Activity ->
Format every line of text in the records as a numbered list, skipping blank lines and leaving out the pictures.

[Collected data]

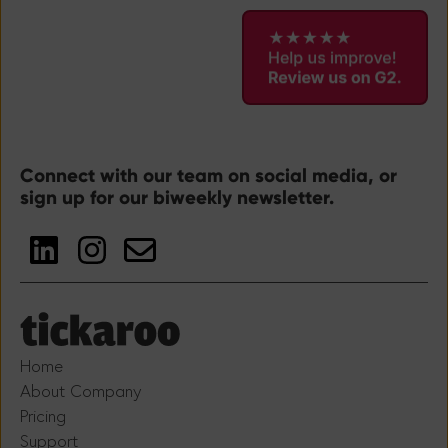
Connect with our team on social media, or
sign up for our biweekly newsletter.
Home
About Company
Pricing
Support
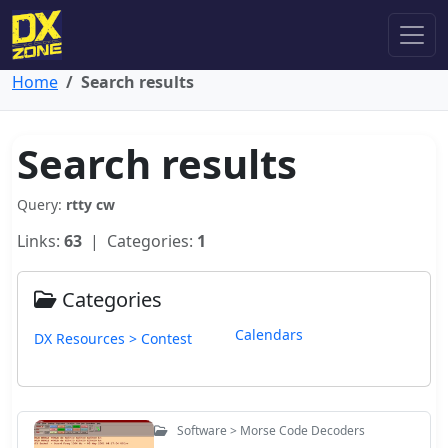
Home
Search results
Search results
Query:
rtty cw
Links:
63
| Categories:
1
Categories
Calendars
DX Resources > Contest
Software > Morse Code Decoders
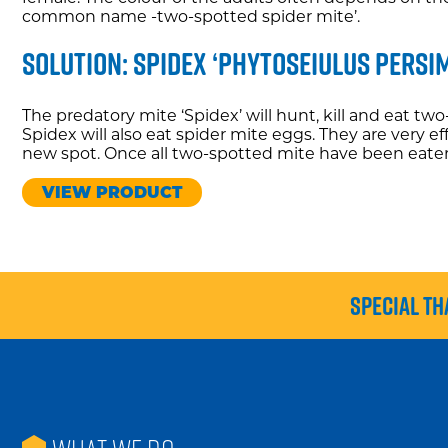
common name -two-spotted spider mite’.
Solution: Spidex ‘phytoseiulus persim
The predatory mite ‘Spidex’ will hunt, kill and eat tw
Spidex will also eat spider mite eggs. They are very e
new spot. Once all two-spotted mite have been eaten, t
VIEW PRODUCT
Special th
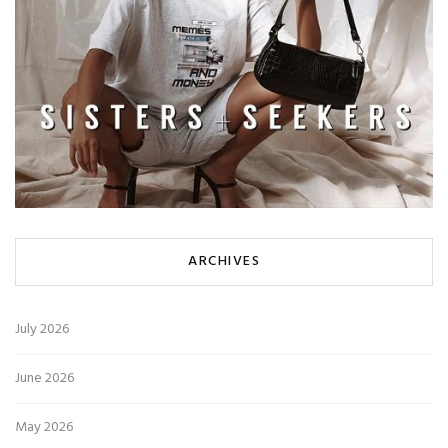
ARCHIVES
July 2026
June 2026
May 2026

Output below ->
1. Connect with our team on social media, or
2. sign up for our biweekly newsletter.
3. Home
4. About Company
5. Pricing
6. Support
7. Home
8. Search results
9. Search results
10. Query:
11. rtty cw
12. Links:
13. 63
14. | Categories:
15. 1
16. Categories
17. Calendars
18. DX Resources > Contest
19. Software > Morse Code Decoders
20. common name -two-spotted spider mite’.
21. Solution: Spidex ‘phytoseiulus persim
22. The predatory mite ‘Spidex’ will hunt, kill and eat tw
23. Spidex will also eat spider mite eggs. They are very e
24. new spot. Once all two-spotted mite have been eaten, t
25. VIEW PRODUCT
26. Special th
27. ARCHIVES
28. July 2026
29. June 2026
30. May 2026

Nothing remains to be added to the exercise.